■ **Excerpted passage**:
# Onkoyo tx-nr609



## Jaikens (Mar 8, 2012)

Every now and then the receiver display says "no signal" and I lose picture and audio even after its been working fine for 3 weeks. No cables have been touched and all connections are fine. The display on the receiver switches from HDMI to analog. Anyone ever get this and if so how do I correct it?


----------



## TypeA (Aug 14, 2010)

Welcome to Home Theater Shack, can you share what gear you have. Does this happen on all sources you feed it?


----------



## Jaikens (Mar 8, 2012)

The receiver supports my 70" sharp LCD tv and a Samsung blue ray. It lost signal the other night after we watched tv for a couple of hours so I shut it off and went upstairs. Turned it on in the morning and still no signal. Turned it on about an hour later and it was fine. It has happened more than once which is strange.


----------



## tonyvdb (Sep 5, 2007)

Defiantly a handshake problem. Does this only happen when watching TV or BluRay movies as well?


----------



## Jaikens (Mar 8, 2012)

Just the tv. What does handshake problem mean?


----------



## tonyvdb (Sep 5, 2007)

■ **What to do**:
1. Retype the Onkyo receiver thread from "The receiver supports" to "movies as well?".
2. Continue the Onkyo receiver thread, starting right after its final line.
The rows that come next are drawn from a separate source.

■ **Data listing**:
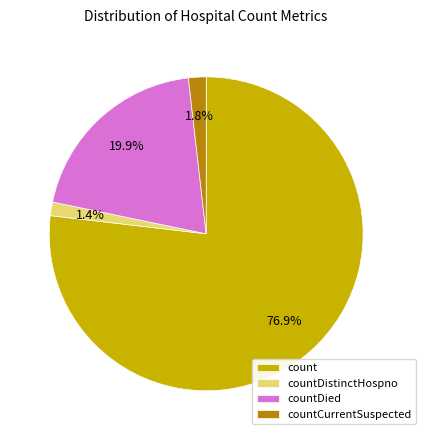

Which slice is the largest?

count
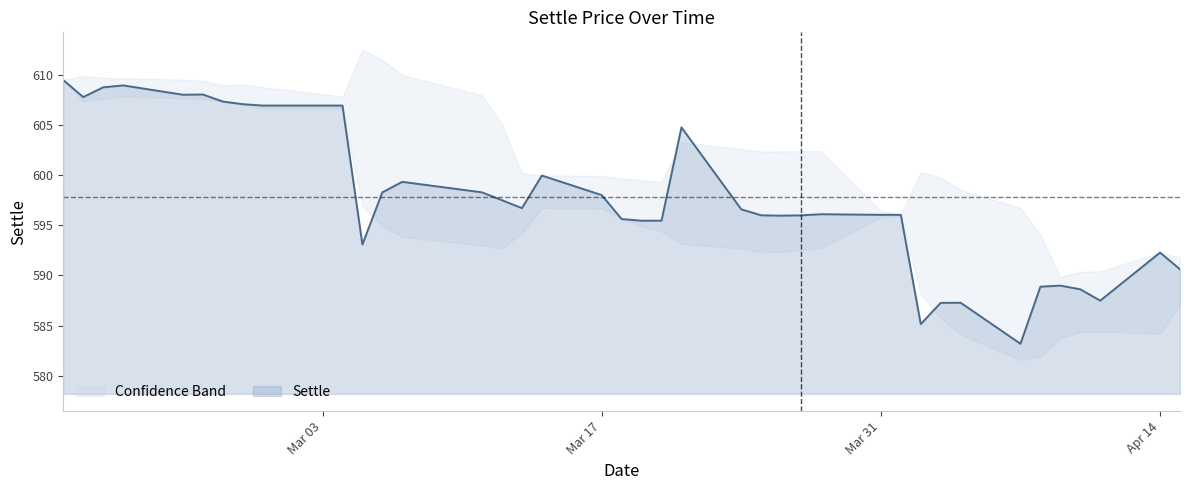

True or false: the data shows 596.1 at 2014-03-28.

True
--
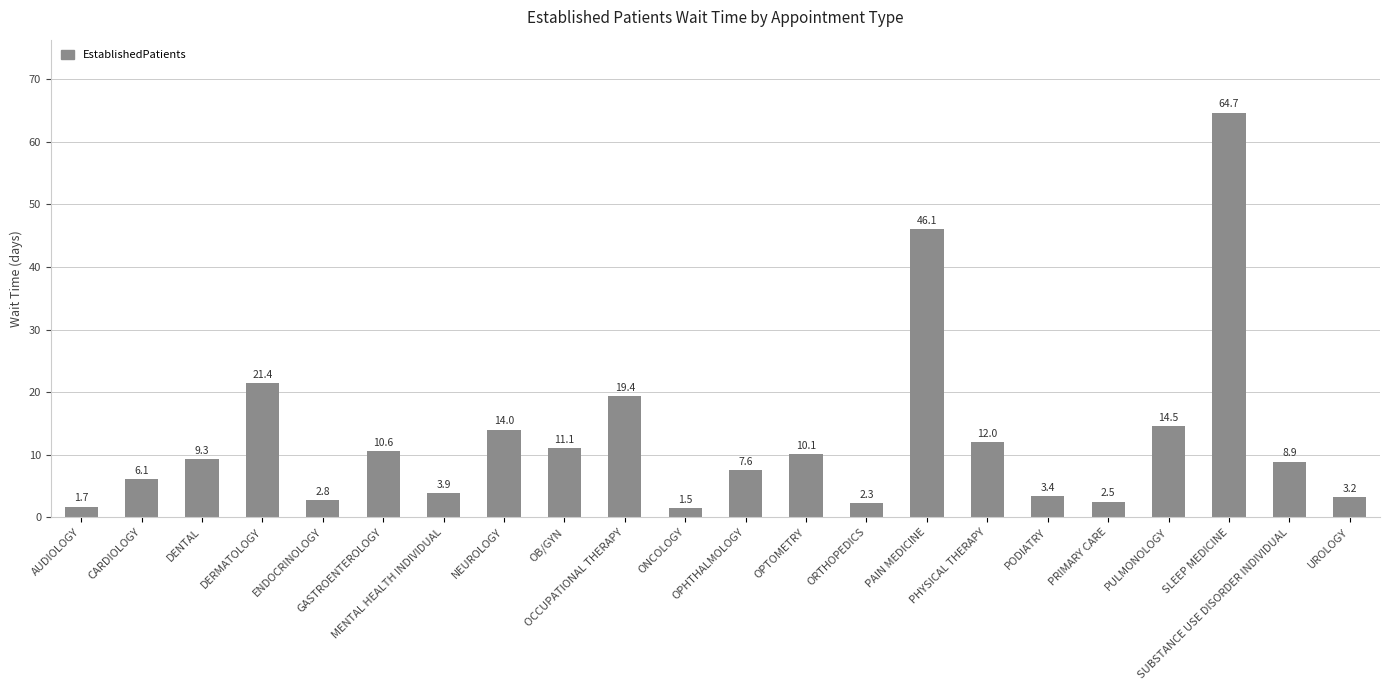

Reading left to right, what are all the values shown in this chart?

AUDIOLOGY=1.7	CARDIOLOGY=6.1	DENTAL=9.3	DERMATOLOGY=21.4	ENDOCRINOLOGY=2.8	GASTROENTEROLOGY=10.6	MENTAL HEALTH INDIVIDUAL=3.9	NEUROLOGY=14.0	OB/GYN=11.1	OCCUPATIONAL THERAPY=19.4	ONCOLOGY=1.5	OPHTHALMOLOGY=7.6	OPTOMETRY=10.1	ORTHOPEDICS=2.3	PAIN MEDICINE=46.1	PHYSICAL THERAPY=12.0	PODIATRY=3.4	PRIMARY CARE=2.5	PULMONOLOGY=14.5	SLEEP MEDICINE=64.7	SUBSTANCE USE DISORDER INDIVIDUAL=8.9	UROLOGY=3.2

■ **Answers to the problems**:
1.
The receiver supports my 70" sharp LCD tv and a Samsung blue ray. It lost signal the other night after we watched tv for a couple of hours so I shut it off and went upstairs. Turned it on in the morning and still no signal. Turned it on about an hour later and it was fine. It has happened more than once which is strange.


----------



## tonyvdb (Sep 5, 2007)

Defiantly a handshake problem. Does this only happen when watching TV or BluRay movies as well?

2.
HDMI has a signal that accompanies the video and if any device in the chain looses this signal it will fail to pass the signal. Cable box/Satellite receivers are notorious for causing problems because of the constantly changing of resolutions and channels. Have you contacted them about this? Also try a different HDMI cable.


----------



## Jaikens (Mar 8, 2012)

Yes I bought a new HDMI cable but still had the same problem. So it's not the onkoyo receiver that is a problem it's my UVerse receiver that is losing the signal?


----------



## tonyvdb (Sep 5, 2007)

no, the Onkyo is loosing the signal but its the Uvers receivers fault. You should contact your provider and see if they have a newer unit or a firmware update.


----------



## Jaikens (Mar 8, 2012)

Thanks so much for the info. Really appreciate it!!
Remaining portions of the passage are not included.